▶ _What you will do_:
Once the pictures are removed, return each record below exactly as written.

▶ _Task data_:
***
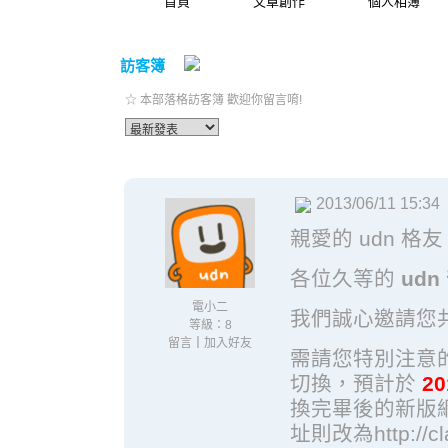
首頁
文章創作
個人相簿
訪客簿
☆ 本部落格訪客簿 歡迎你留言唷!
2013/06/11 15:34
親愛的 udn 格
各位久等的
ud
電小二
我們誠心邀請您共
等級：8
留言
｜
加入好友
需請您特別注意的
切換，預計於
20
換完畢後的新版網址將
址則改為http://c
***
▶ _Written response_:
首頁
文章創作
個人相簿
訪客簿
☆ 本部落格訪客簿 歡迎你留言唷!
2013/06/11 15:34
親愛的 udn 格
各位久等的
ud
電小二
我們誠心邀請您共
等級：8
留言
｜
加入好友
需請您特別注意的
切換，預計於
20
換完畢後的新版網址將
址則改為http://c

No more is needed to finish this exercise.